DIRECTIONS FOR THIS TASK: Write out, word for word, each line from the start of the entries through the one holding "direttamente da"; omit the pictures.

INFORMATION SHOWN Block Start

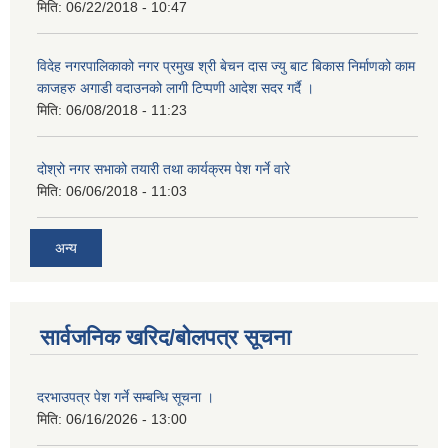
मिति:
06/22/2018 - 10:47
विदेह नगरपालिकाको नगर प्रमुख श्री बेचन दास ज्यु बाट बिकास निर्माणको काम
काजहरु अगाडी वदाउनको लागी टिप्पणी आदेश सदर गर्दै ।
मिति:
06/08/2018 - 11:23
दोश्रो नगर सभाको तयारी तथा कार्यक्रम पेश गर्ने वारे
मिति:
06/06/2018 - 11:03
अन्य
सार्वजनिक खरिद/बोलपत्र सूचना
दरभाउपत्र पेश गर्ने सम्बन्धि सूचना ।
मिति:
06/16/2026 - 13:00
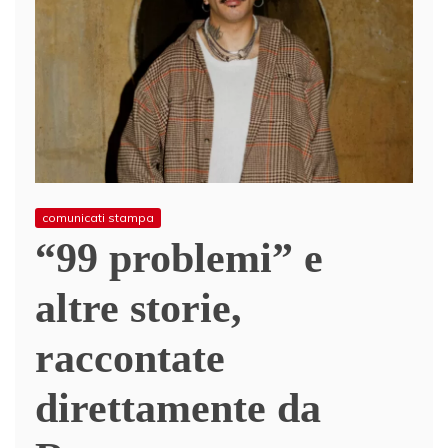
comunicati stampa
“99 problemi” e
altre storie,
raccontate
direttamente da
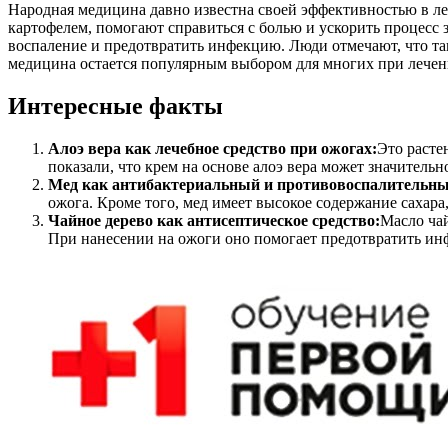
Народная медицина давно известна своей эффективностью в ле
картофелем, помогают справиться с болью и ускорить процесс
воспаление и предотвратить инфекцию. Люди отмечают, что та
медицина остается популярным выбором для многих при лечен
Интересные факты
Алоэ вера как лечебное средство при ожогах:
Это расте
показали, что крем на основе алоэ вера может значительн
Мед как антибактериальный и противовоспалительны
ожога. Кроме того, мед имеет высокое содержание сахар
Чайное дерево как антисептическое средство:
Масло чай
При нанесении на ожоги оно помогает предотвратить ин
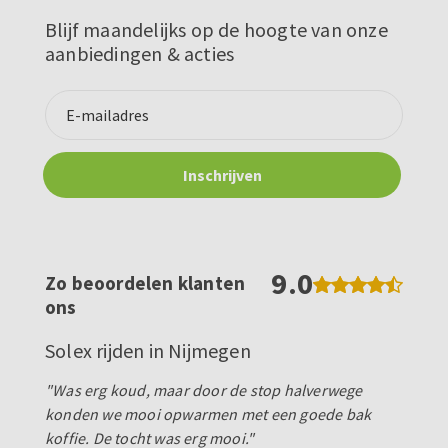
Blijf maandelijks op de hoogte van onze
aanbiedingen & acties
9.0
Zo beoordelen klanten
ons
Solex rijden in Nijmegen
"Was erg koud, maar door de stop halverwege
konden we mooi opwarmen met een goede bak
koffie. De tocht was erg mooi."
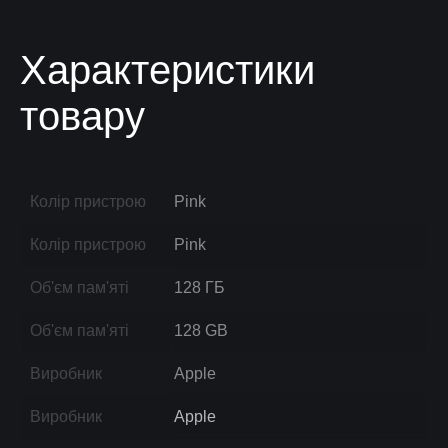
Характеристики
товару
Колір пристрою
Pink
Колір пристрою
Pink
Об'єм пам'яті
128 ГБ
Об'єм пам'яті
128 GB
Виробник
Apple
Виробник
Apple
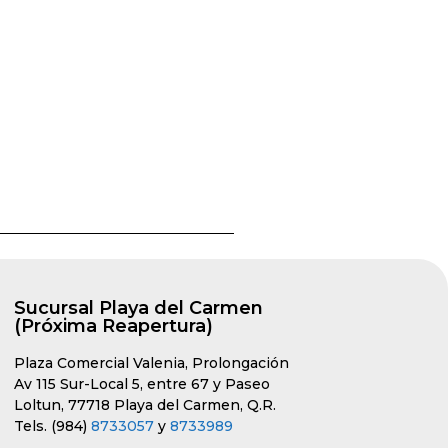
Sucursal Playa del Carmen
(Próxima Reapertura)
Plaza Comercial Valenia, Prolongación
Av 115 Sur-Local 5, entre 67 y Paseo
Loltun, 77718 Playa del Carmen, Q.R.
Tels. (984)
8733057
y
8733989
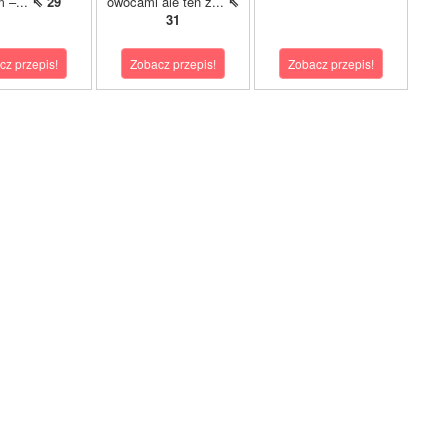
m –...
⇖ 29
owocami ale ten z...
⇖
31
cz przepis!
Zobacz przepis!
Zobacz przepis!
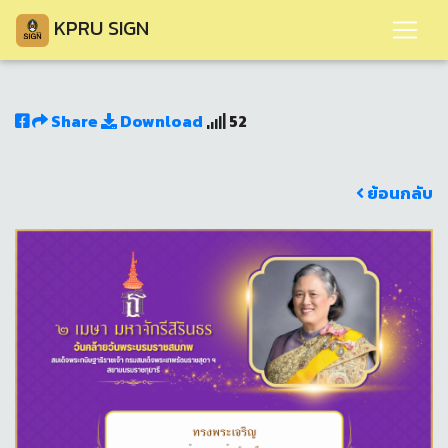
KPRU SIGN
Share
Download
52
ย้อนกลับ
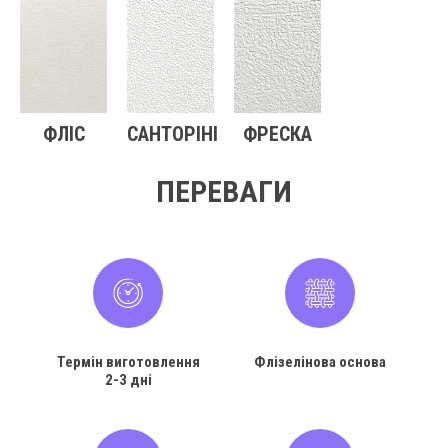
ФЛІС
САНТОРІНІ
ФРЕСКА
ПЕРЕВАГИ
Термін виготовлення
Флізелінова основа
2-3 дні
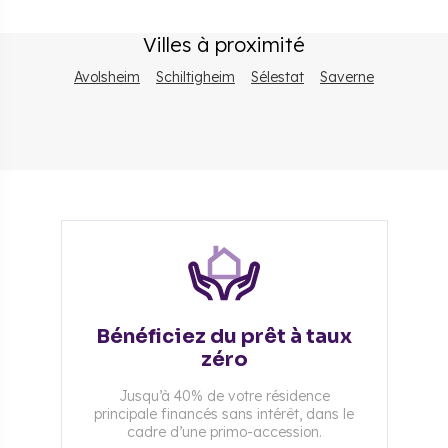
Villes à proximité
Avolsheim
Schiltigheim
Sélestat
Saverne
Bénéficiez du prêt à taux
zéro
Jusqu’à 40% de votre résidence
principale financés sans intérêt, dans le
cadre d’une primo-accession.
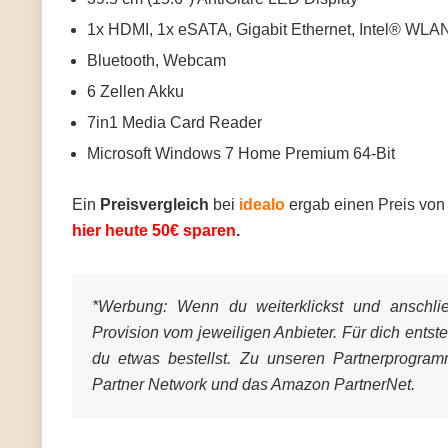
1x HDMI, 1x eSATA, Gigabit Ethernet, Intel® WL
Bluetooth, Webcam
6 Zellen Akku
7in1 Media Card Reader
Microsoft Windows 7 Home Premium 64-Bit
Ein
Preisvergleich
bei
idealo
ergab einen Preis vo
hier heute 50€ sparen
.
*Werbung:
Wenn du weiterklickst und anschließ
Provision vom jeweiligen Anbieter. Für dich entst
du etwas bestellst. Zu unseren Partnerprogra
Partner Network und das Amazon PartnerNet.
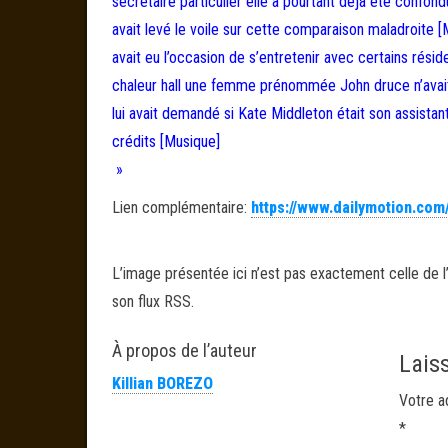
secretaire particulier elle a pourtant déjà été confond
avait levé le voile sur cette comparaison maladroite [Mu
avait eu l’occasion de s’entretenir avec certains rés
chaleur hall une femme prénommée John druce n’avait 
lui avait demandé si Kate Middleton était son assistan
crédits [Musique]
»
Lien complémentaire:
https://www.dailymotion.com
L’image présentée ici n’est pas exactement celle de l’
son flux RSS.
À propos de l’auteur
Lais
Killian BOREZO
Votre a
*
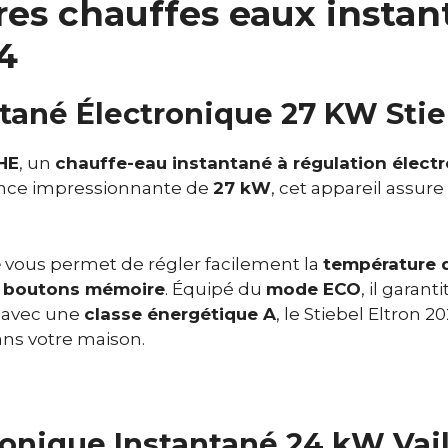
res chauffes eaux instan
4
tané Électronique 27 KW Stie
DHE
, un
chauffe-eau instantané à régulation élect
ance impressionnante de
27 kW
, cet appareil assur
é
vous permet de régler facilement la
température 
 boutons mémoire
. Équipé du
mode ECO
, il garant
 avec une
classe énergétique A
, le Stiebel Eltron 2
ans votre maison.
onique Instantané 24 kW Vail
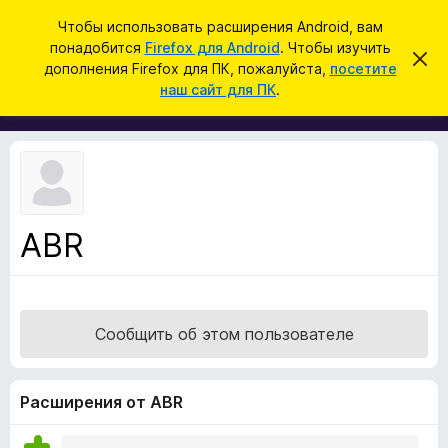
П
Войти
Чтобы использовать расширения Android, вам
о
понадобится
Firefox для Android
. Чтобы изучить
Д
С
и
дополнения Firefox для ПК, пожалуйста,
посетите
к
о
наш сайт для ПК
.
р
с
п
ы
к
т
о
ь
л
э
т
н
о
е
у
в
н
е
ABR
и
д
о
я
м
д
л
е
л
н
Сообщить об этом пользователе
я
и
е
б
р
Расширения от ABR
а
у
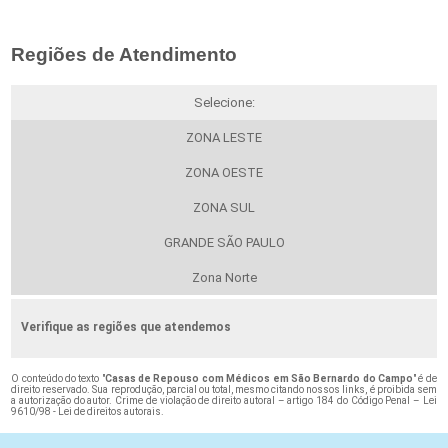
Regiões de Atendimento
Selecione:
ZONA LESTE
ZONA OESTE
ZONA SUL
GRANDE SÃO PAULO
Zona Norte
Verifique as regiões que atendemos
O conteúdo do texto "
Casas de Repouso com Médicos em São Bernardo do Campo
" é de
direito reservado. Sua reprodução, parcial ou total, mesmo citando nossos links, é proibida sem
a autorização do autor. Crime de violação de direito autoral – artigo 184 do Código Penal –
Lei
9610/98 - Lei de direitos autorais
.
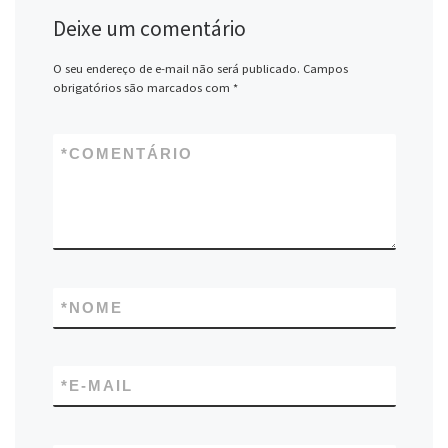
Deixe um comentário
O seu endereço de e-mail não será publicado.
Campos
obrigatórios são marcados com
*
*
COMENTÁRIO
*
NOME
*
E-MAIL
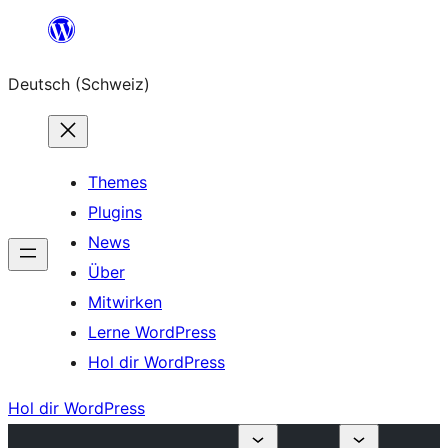
Zum
Inhalt
Deutsch (Schweiz)
springen
Themes
Plugins
News
Über
Mitwirken
Lerne WordPress
Hol dir WordPress
Hol dir WordPress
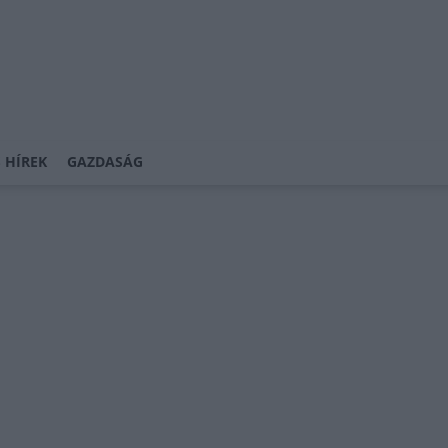
 HÍREK
GAZDASÁG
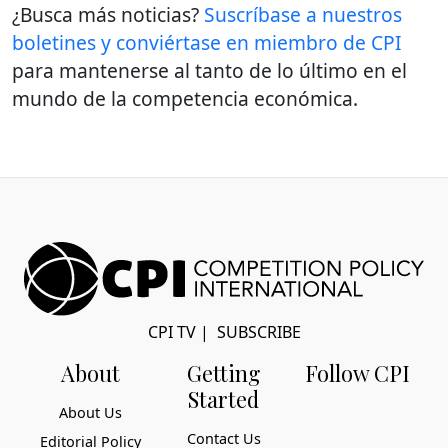
¿Busca más noticias?
Suscríbase a nuestros
boletines y conviértase en miembro de CPI
para mantenerse al tanto de lo último en el
mundo de la competencia económica.
CPI TV
|
SUBSCRIBE
About
Getting
Follow CPI
Started
About Us
Contact Us
Editorial Policy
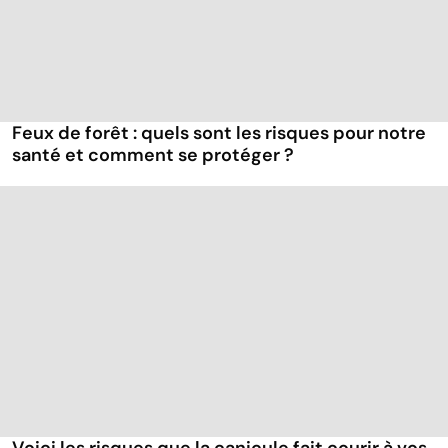
Feux de forêt : quels sont les risques pour notre
santé et comment se protéger ?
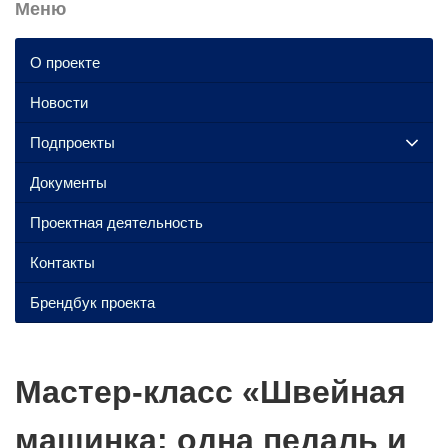
Меню
О проекте
Новости
Подпроекты
Документы
Проектная деятельность
Контакты
Брендбук проекта
Мастер-класс «Швейная
машинка: одна педаль и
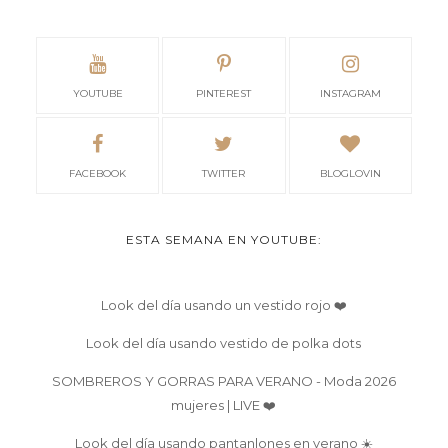
YOUTUBE
PINTEREST
INSTAGRAM
FACEBOOK
TWITTER
BLOGLOVIN
ESTA SEMANA EN YOUTUBE:
Look del día usando un vestido rojo ❤️
Look del día usando vestido de polka dots
SOMBREROS Y GORRAS PARA VERANO - Moda 2026
mujeres | LIVE ❤️
Look del día usando pantanlones en verano ☀️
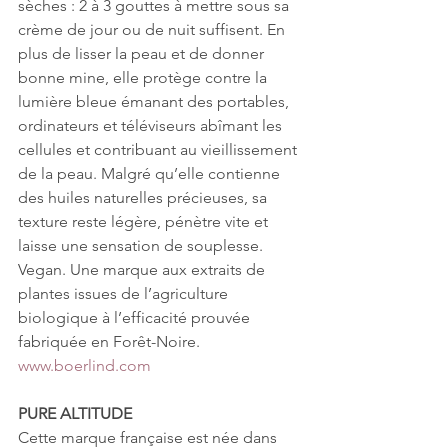
sèches : 2 à 3 gouttes à mettre sous sa 
crème de jour ou de nuit suffisent. En 
plus de lisser la peau et de donner 
bonne mine, elle protège contre la 
lumière bleue émanant des portables, 
ordinateurs et téléviseurs abîmant les 
cellules et contribuant au vieillissement 
de la peau. Malgré qu’elle contienne 
des huiles naturelles précieuses, sa 
texture reste légère, pénètre vite et 
laisse une sensation de souplesse. 
Vegan. Une marque aux extraits de 
plantes issues de l’agriculture 
biologique à l’efficacité prouvée 
fabriquée en Forêt-Noire. 
www.boerlind.com
PURE ALTITUDE
Cette marque française est née dans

INFORMATION SHOWN Block End

ANSWER BOX:
मिति:
06/22/2018 - 10:47
विदेह नगरपालिकाको नगर प्रमुख श्री बेचन दास ज्यु बाट बिकास निर्माणको काम
काजहरु अगाडी वदाउनको लागी टिप्पणी आदेश सदर गर्दै ।
मिति:
06/08/2018 - 11:23
दोश्रो नगर सभाको तयारी तथा कार्यक्रम पेश गर्ने वारे
मिति:
06/06/2018 - 11:03
अन्य
सार्वजनिक खरिद/बोलपत्र सूचना
दरभाउपत्र पेश गर्ने सम्बन्धि सूचना ।
मिति:
06/16/2026 - 13:00
comunicati stampa
“99 problemi” e
altre storie,
raccontate
direttamente da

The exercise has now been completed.